In 2017, the number of asylum seekers rose to 45,000 in Canada. It triggered serious concern, and the migration authority of Canada started looking for it with utter seriousness.
Various political blocs have started debating on this issue. The most important thing was to identify asylum seekers. Many people opined that they should be viewed as “irregular” border crossers. On the other hand, many people used to believe that the border crossers must be termed as “illegal”.
On social media, a lot of misinformation started spreading. It also triggered serious concern among citizens regarding their security. Do the asylum seekers pose serious security threats to the country?
Among such anticipations, it has been found that only a small number of irregular border crossers have serious criminal records in the past. Since 2017, only 30 irregular border crossers have been blocked from obtaining citizenship status for having serious criminal records in the past.
Data further revealed that only 140 people among the 45,000 irregular immigrants had criminal records. Thus, they were not given the “refugee” status to Canada. Overall percentage becomes only 0.3% when it comes to the overall number of irregular asylum seekers with past criminal records.
Clark Kazak, a public policy professor at the University of Ottawa, stated that she was not surprised at all with the data. If someone has a criminal record, the person would not apply for the refugee status, as the person already knows that it is not easy for him to get asylum with a poor criminality background.

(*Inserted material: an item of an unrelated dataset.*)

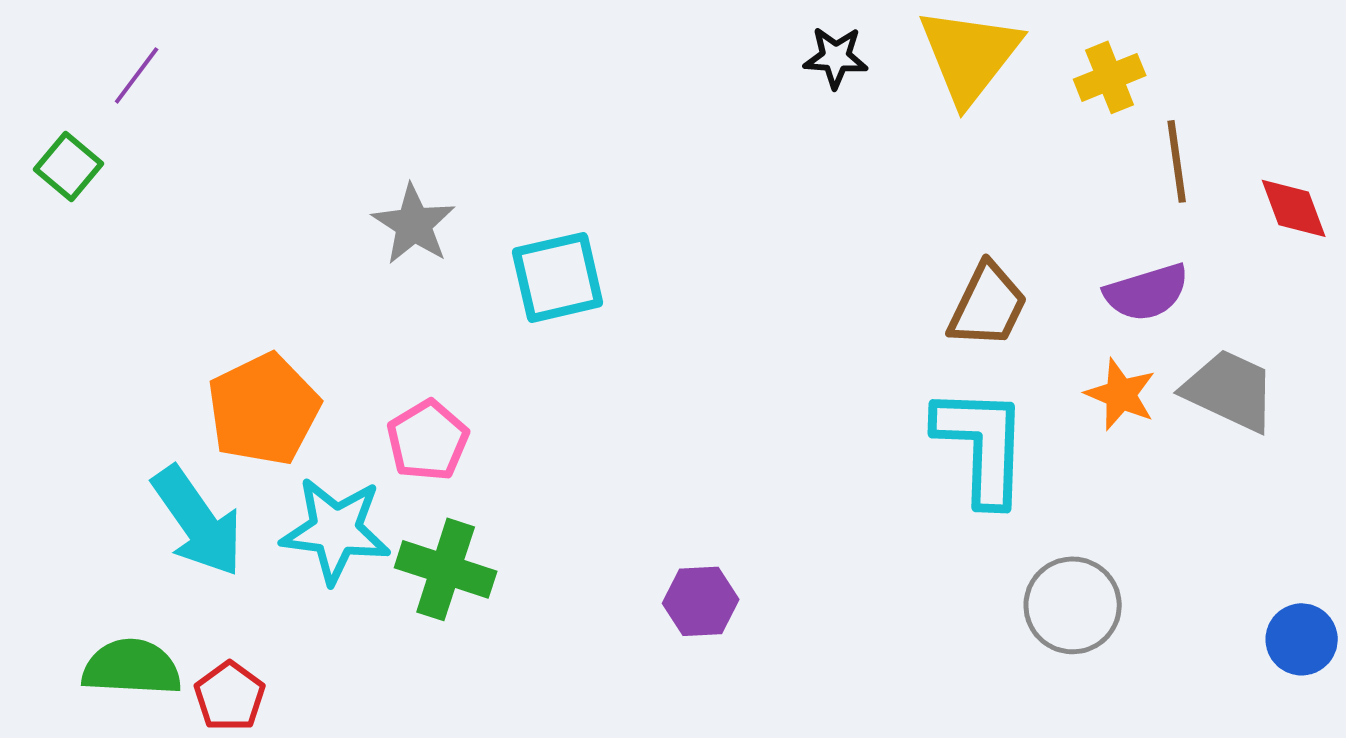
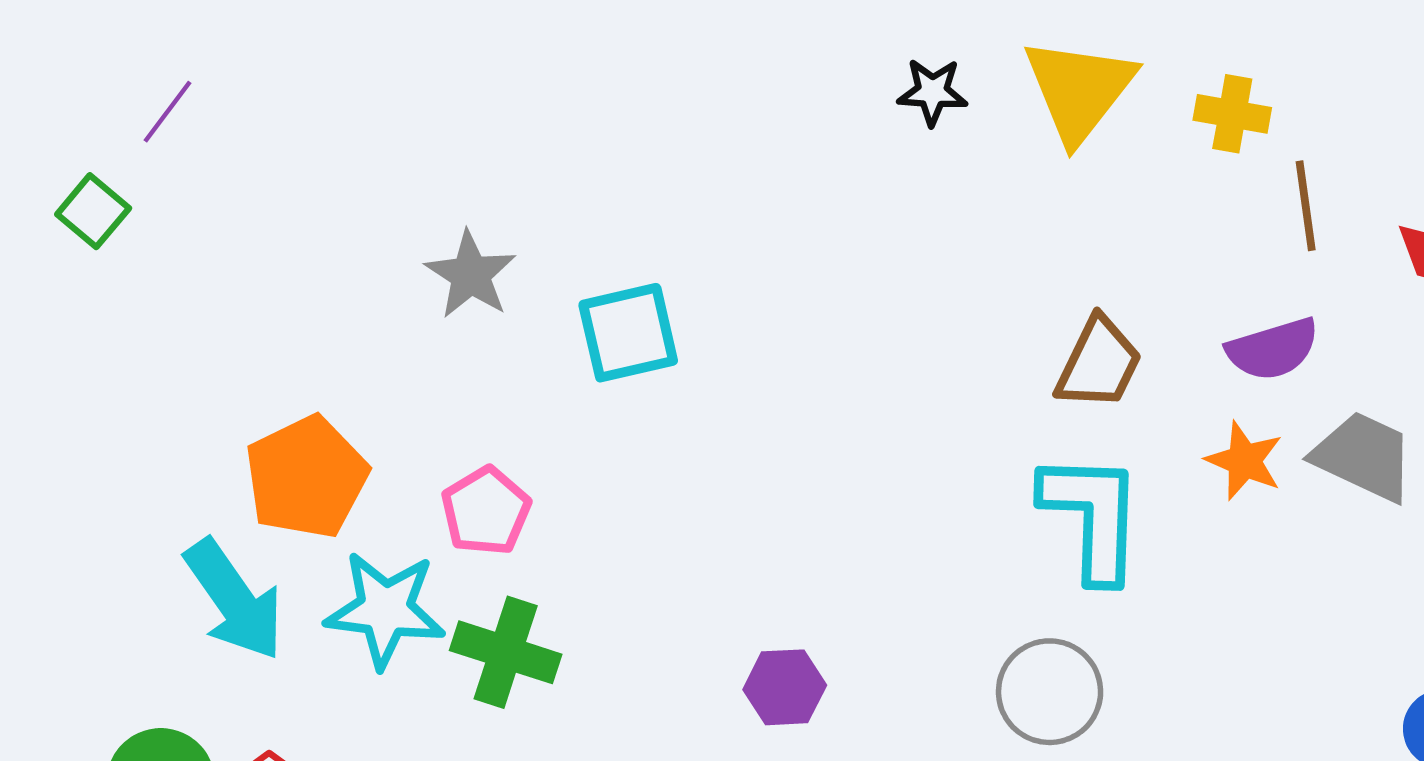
yellow cross: (1110, 77) -> (1232, 114), turned 32
gray circle: (1073, 605) -> (1050, 692), moved

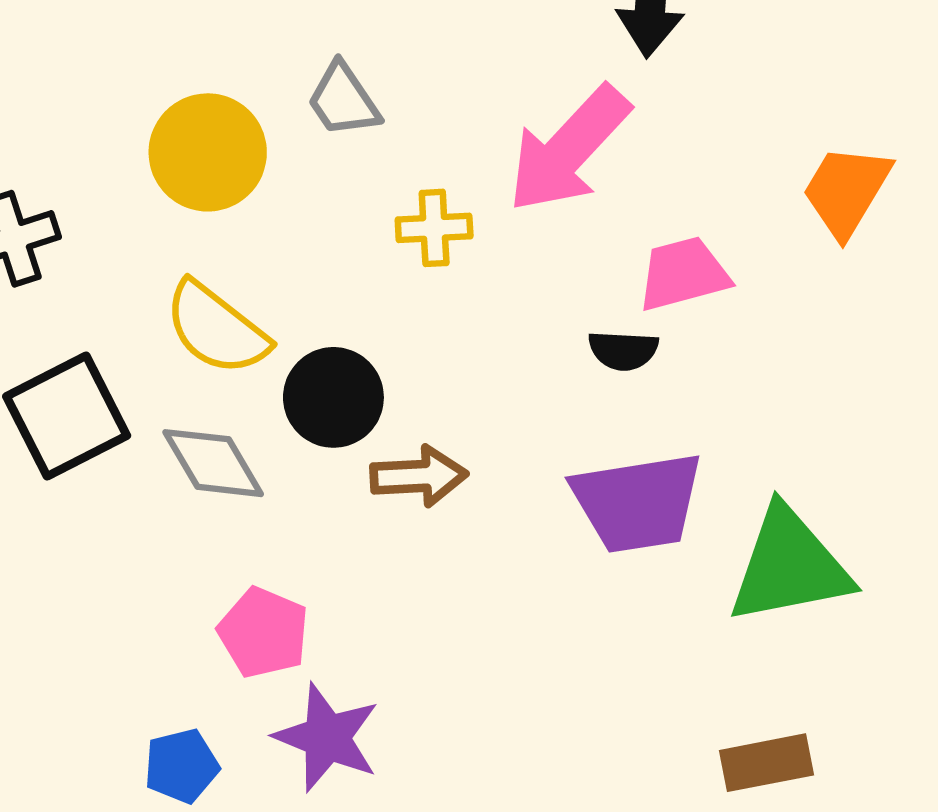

What Does Serious Criminality Mean?
The punishable offense involves at least 10 years of imprisonment has been recognized as a serious criminal offense. According to data, only 0.3% of asylum seekers have serious criminal records. Others may also have criminal records, though those records do not fall into the category of “serious criminality”.

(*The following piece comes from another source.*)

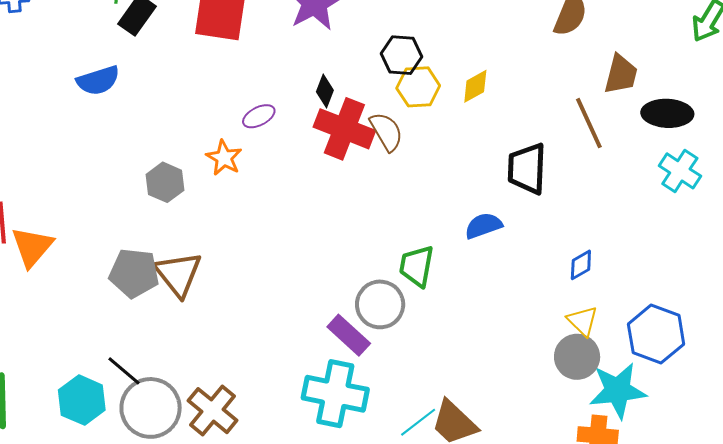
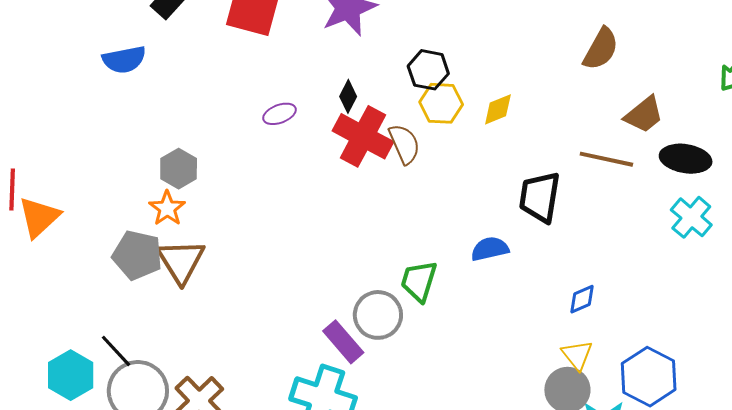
brown trapezoid: (621, 74) -> (644, 115), turned 30
brown line: (589, 123) -> (606, 159), turned -60
orange star: (224, 158) -> (167, 208), moved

Is Border Crossing a Crime?
In many countries, crossing borders has been regarded as a crime. However, things are different in Canada. Under both international and Canadian law, border crossing is not a criminal offense. Thus, a person who crossed the border cannot be penalized or prosecuted.
Director of global migration lab, Craig Damien Smith, told that international refugee laws have been crafted in a way to help the people who are living in distress. To describe the law further, he asked to sight the example of East Germany. Anyone who comes under the Berlin Wall would be a criminal if the refugee claim has been made illegal.
Criminal Do Not always Come with Threat
Every country is committed ensuring the best security for its taxpaying citizens. Thus, countries have to think twice before accepting applications for asylum for the people who have a criminal past.
It does not mean that people having criminal records are always threats to a country. In fact, criminals would not go for applications of the legal process of refugee status.
With irregular migration, negative rhetoric is associated. It causes security fear among people or citizens. Political blocs take advantage of the fear among the citizens. They take advantage of the situation to score political benefits.